*** Material for this exercise Section Begins ***
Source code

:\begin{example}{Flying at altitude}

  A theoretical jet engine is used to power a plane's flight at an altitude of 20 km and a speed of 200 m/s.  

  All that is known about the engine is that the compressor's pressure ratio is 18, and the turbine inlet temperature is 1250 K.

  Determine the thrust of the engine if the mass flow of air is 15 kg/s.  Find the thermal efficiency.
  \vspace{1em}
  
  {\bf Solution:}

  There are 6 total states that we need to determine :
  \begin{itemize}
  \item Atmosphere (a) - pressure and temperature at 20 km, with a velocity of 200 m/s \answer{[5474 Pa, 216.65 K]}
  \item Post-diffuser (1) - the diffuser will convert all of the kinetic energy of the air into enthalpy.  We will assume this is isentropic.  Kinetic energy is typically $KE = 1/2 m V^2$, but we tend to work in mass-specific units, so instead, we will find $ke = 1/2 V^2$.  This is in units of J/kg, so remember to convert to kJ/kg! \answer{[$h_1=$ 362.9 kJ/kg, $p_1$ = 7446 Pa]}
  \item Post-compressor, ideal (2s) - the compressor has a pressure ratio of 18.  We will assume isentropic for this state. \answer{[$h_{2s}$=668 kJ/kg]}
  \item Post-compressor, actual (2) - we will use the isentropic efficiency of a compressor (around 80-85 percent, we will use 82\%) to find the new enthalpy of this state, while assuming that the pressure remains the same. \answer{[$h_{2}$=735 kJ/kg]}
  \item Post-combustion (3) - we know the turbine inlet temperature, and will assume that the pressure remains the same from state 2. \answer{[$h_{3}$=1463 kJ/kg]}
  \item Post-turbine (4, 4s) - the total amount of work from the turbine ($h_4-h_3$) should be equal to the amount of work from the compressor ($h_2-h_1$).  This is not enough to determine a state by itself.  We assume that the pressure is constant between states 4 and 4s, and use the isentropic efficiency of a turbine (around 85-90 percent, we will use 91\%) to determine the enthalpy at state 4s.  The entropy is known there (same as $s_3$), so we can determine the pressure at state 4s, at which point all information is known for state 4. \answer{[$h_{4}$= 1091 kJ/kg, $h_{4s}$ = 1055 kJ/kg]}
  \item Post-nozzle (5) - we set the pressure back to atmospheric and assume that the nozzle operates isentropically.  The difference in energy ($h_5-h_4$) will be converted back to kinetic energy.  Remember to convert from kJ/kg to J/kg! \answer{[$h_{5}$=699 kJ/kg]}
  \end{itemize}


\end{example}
*** Material for this exercise Section Ends ***
■ Work order: In the entries, find the line containing "Post-turbine (4, 4s)" and output it and all remaining lines exactly.

■ Answer box:
  \item Post-turbine (4, 4s) - the total amount of work from the turbine ($h_4-h_3$) should be equal to the amount of work from the compressor ($h_2-h_1$).  This is not enough to determine a state by itself.  We assume that the pressure is constant between states 4 and 4s, and use the isentropic efficiency of a turbine (around 85-90 percent, we will use 91\%) to determine the enthalpy at state 4s.  The entropy is known there (same as $s_3$), so we can determine the pressure at state 4s, at which point all information is known for state 4. \answer{[$h_{4}$= 1091 kJ/kg, $h_{4s}$ = 1055 kJ/kg]}
  \item Post-nozzle (5) - we set the pressure back to atmospheric and assume that the nozzle operates isentropically.  The difference in energy ($h_5-h_4$) will be converted back to kinetic energy.  Remember to convert from kJ/kg to J/kg! \answer{[$h_{5}$=699 kJ/kg]}
  \end{itemize}


\end{example}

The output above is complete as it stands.